Human responses to climate change could further exacerbate the negative impact on aquatic ecological systems. For example, human responses to a warmer climate and the variety of precipitation scenarios, as well as human population increases, are likely to place greater demands on freshwaters to meet water needs for drinking, industry, and irrigation, along with an increase in water management projects (see Chapter 4). Potential results would include fewer free-flowing streams and greater fluctuations in water level. These changes would cause a loss of ecosystem services and products from "natural/ unmodified" lakes and streams. Conflicts between developers and those wishing to reduce development pressure on lakes and streams probably would intensify as freshwater becomes either more scarce or more abundant.

One adaptation to climate change would entail poleward transportation of fish, mollusks, and other less vagil organisms across watershed boundaries to cooler waters (Magnuson et al., 1997). Historical introductions and range expansions of species have resulted in extinction or extirpation of preexisting fauna owing to ecological interactions, especially predation by the invader. Well-known examples include the sea lamprey, alewife, smelt, and zebra mussel to the Laurentian Great Lakes in North America (Mills et al., 1994); the peacock bass in Panama (Zaret and Paine, 1973); and the Nile perch into Lake Victoria (Kaufman, 1992). Other examples being documented include the decline or extirpation of cisco and yellow perch in small Wisconsin lakes in the United States with the arrival of rainbow smelt (Hrabik et al., 1998) and the loss of cyprinids (minnows) and the decline of lake trout with the introduction of black bass and rockbass into Ontario lakes in Canada (Casselman, 2000; Jackson, 2000; Vander Zanden, 2000). The history of invasions exemplifies the homogenization of continental faunas (Rahel, 2000), losses in native organisms, and large changes in ecosystem processes and structure—all with economic consequences.
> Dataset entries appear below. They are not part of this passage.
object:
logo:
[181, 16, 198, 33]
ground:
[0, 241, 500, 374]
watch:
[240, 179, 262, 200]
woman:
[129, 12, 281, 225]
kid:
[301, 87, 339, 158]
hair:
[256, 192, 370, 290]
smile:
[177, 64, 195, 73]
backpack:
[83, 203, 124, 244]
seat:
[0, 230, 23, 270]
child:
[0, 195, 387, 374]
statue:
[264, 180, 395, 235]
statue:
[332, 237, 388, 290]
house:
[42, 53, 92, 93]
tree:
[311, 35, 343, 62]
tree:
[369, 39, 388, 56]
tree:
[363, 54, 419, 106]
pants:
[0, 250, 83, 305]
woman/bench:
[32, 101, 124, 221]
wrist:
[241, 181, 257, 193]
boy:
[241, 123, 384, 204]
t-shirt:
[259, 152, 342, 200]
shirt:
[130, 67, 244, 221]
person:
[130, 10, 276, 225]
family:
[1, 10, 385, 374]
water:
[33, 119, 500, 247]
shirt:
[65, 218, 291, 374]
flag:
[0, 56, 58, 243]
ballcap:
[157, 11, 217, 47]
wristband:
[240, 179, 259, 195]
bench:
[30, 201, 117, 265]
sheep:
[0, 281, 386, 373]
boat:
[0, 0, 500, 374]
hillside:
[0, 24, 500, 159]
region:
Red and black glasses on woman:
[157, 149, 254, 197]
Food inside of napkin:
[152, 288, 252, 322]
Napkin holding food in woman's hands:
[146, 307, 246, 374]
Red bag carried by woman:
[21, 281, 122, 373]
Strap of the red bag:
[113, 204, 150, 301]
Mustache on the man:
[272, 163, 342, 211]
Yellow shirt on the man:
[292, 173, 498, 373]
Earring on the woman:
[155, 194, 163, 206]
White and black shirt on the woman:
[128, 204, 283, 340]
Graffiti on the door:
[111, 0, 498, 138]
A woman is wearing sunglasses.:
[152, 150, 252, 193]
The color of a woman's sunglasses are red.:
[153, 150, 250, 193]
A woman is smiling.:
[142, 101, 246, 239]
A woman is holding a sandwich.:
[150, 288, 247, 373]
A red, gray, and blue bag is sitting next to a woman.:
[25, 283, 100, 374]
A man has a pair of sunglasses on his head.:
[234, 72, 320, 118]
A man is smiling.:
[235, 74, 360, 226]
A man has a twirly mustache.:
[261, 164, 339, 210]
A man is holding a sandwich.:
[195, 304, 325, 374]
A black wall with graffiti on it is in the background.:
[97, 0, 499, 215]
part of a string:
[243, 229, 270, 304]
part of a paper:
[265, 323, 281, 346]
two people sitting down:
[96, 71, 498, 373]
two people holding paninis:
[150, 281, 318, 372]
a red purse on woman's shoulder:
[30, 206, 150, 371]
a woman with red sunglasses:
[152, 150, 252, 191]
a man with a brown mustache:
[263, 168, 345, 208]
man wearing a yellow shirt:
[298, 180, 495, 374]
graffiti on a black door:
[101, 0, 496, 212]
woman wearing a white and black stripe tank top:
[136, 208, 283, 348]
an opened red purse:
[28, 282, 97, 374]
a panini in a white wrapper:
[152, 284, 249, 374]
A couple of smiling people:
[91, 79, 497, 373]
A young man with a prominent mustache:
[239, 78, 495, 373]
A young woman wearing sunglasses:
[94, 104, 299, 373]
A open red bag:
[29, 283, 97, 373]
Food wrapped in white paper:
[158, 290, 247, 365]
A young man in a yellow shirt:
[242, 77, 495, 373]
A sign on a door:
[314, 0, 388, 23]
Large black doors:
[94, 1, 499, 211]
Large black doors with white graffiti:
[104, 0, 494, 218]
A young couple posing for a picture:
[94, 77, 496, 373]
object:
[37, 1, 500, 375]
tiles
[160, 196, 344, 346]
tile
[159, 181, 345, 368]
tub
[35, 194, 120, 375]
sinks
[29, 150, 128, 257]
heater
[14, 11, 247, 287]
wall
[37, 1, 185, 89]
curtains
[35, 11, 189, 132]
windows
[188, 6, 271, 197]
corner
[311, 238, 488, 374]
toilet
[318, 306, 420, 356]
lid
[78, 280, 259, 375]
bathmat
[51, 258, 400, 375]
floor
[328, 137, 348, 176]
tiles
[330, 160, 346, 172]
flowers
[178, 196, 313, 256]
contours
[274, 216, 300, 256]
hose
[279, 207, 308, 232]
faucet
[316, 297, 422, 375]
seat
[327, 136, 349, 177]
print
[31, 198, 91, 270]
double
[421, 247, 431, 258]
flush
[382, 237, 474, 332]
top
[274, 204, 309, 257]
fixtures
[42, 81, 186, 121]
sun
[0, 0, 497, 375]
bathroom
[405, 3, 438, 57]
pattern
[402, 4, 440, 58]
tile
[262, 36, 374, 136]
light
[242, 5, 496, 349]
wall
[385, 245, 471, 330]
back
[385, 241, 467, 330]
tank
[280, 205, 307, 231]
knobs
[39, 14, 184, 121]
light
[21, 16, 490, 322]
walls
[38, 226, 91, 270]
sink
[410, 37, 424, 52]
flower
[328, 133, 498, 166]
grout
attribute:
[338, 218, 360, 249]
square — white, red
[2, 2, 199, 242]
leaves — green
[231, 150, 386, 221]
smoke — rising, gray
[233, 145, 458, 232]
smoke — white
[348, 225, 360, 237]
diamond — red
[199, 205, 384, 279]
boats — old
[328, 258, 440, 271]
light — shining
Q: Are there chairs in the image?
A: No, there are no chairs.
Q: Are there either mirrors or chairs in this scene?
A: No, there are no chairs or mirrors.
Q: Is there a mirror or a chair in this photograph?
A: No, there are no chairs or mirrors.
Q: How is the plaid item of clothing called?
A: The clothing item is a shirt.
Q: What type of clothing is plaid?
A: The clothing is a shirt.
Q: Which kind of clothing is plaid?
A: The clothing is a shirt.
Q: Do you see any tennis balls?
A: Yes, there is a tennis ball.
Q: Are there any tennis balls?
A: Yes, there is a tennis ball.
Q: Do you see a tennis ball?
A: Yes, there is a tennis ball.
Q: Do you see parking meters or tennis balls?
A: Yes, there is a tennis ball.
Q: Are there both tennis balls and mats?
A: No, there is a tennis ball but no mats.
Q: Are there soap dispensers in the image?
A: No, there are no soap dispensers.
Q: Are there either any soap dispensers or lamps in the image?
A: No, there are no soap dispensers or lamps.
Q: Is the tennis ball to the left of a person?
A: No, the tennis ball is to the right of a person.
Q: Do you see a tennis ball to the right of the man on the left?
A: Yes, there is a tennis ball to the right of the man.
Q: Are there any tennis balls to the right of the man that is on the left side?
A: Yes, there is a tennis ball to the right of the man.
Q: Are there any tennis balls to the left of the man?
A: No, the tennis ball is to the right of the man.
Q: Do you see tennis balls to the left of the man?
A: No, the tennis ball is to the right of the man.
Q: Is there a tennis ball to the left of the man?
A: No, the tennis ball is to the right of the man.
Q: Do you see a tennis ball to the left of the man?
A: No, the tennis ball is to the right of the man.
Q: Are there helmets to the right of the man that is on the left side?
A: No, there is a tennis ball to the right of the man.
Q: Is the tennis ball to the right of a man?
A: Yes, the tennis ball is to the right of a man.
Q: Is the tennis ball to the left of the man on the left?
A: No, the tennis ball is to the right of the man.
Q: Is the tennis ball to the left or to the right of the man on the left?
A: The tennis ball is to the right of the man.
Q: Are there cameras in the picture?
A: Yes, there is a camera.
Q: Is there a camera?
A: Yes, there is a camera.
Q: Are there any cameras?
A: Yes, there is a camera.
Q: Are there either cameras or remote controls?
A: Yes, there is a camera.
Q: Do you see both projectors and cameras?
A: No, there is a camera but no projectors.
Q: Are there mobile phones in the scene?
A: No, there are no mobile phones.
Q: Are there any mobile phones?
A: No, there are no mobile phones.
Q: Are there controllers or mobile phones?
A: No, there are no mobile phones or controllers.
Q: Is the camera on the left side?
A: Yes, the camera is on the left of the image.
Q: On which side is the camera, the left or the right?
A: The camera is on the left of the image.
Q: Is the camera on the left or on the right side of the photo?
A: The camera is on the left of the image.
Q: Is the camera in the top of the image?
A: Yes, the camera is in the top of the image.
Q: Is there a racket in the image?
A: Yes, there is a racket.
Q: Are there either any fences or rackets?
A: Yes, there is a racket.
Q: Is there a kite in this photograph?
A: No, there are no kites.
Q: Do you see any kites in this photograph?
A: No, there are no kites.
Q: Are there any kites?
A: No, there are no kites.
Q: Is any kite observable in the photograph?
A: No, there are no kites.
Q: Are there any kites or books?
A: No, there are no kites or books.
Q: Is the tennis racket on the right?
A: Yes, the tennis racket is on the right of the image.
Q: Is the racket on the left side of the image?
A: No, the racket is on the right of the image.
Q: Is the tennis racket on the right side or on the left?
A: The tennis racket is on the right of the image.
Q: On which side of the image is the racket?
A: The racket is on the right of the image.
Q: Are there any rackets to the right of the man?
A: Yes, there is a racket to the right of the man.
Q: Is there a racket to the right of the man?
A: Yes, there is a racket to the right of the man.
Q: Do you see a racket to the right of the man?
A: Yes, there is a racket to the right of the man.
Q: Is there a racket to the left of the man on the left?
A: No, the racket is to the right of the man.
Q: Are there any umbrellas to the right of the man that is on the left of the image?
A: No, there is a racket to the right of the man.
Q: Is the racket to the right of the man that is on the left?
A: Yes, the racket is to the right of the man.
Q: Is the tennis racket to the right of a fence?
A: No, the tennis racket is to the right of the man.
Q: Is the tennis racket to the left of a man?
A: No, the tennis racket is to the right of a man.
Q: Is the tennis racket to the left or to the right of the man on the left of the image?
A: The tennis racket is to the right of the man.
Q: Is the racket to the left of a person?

Fisheries (capture, aquaculture, and recreational) and associated introductions would exacerbate biodiversity and exotic problems in a warming climate. A substantial number of inland fisheries are associated with introduced species and stock enhancement. Tilapia, carp, grass carp, and rainbow trout are commonly introduced or stocked. An estimated 38% of the recreational catch is of non-native fishes. The practice of introducing species apparently has resulted in 1,354 introductions of 237 species into 140 countries from pre-1900 to the mid-1980s (FAO, 1988). Despite recognition of the importance of wild native species and increasing appreciation of the importance of biodiversity, impacts of climate change are likely to be managed by introducing better adapted species, if past management practices prevail. In the United States, an average of 38% of the recreational fishery is for non-native species, 75% of which now reproduce naturally (Horak, 1995). As climate change impacts affect the abundance of native (and non-native) species, it is probable that the past precedent of introducing non-native species would be applied to maintaining catches and recreational fishing stability.

Moving species poleward to adapt to changing climate zones for lakes and streams is fraught with scientific uncertainties and human conflict. The exotic can become a superabundant pest species, with negative effects on native organisms—including extirpation and extinction. The invasion ecology of organisms is not a predictive science; many surprises would be expected. The case has been made that managing with exotics increases the instability of the fish community and fish management problems and includes many unexpected consequences (Magnuson, 1976). Introduction of warmer water fauna on top of regional fauna that are having increasing problems from warming climates is likely to be a controversial adaptation.

Climate changes may provide development opportunities for aquaculture if traditional wild fisheries are less stable and markets favor the stability of the aquaculture product. Aquaculture represents a mobile technology that potentially can move with changing climate to the best conditions for culture (see Figure 5-7).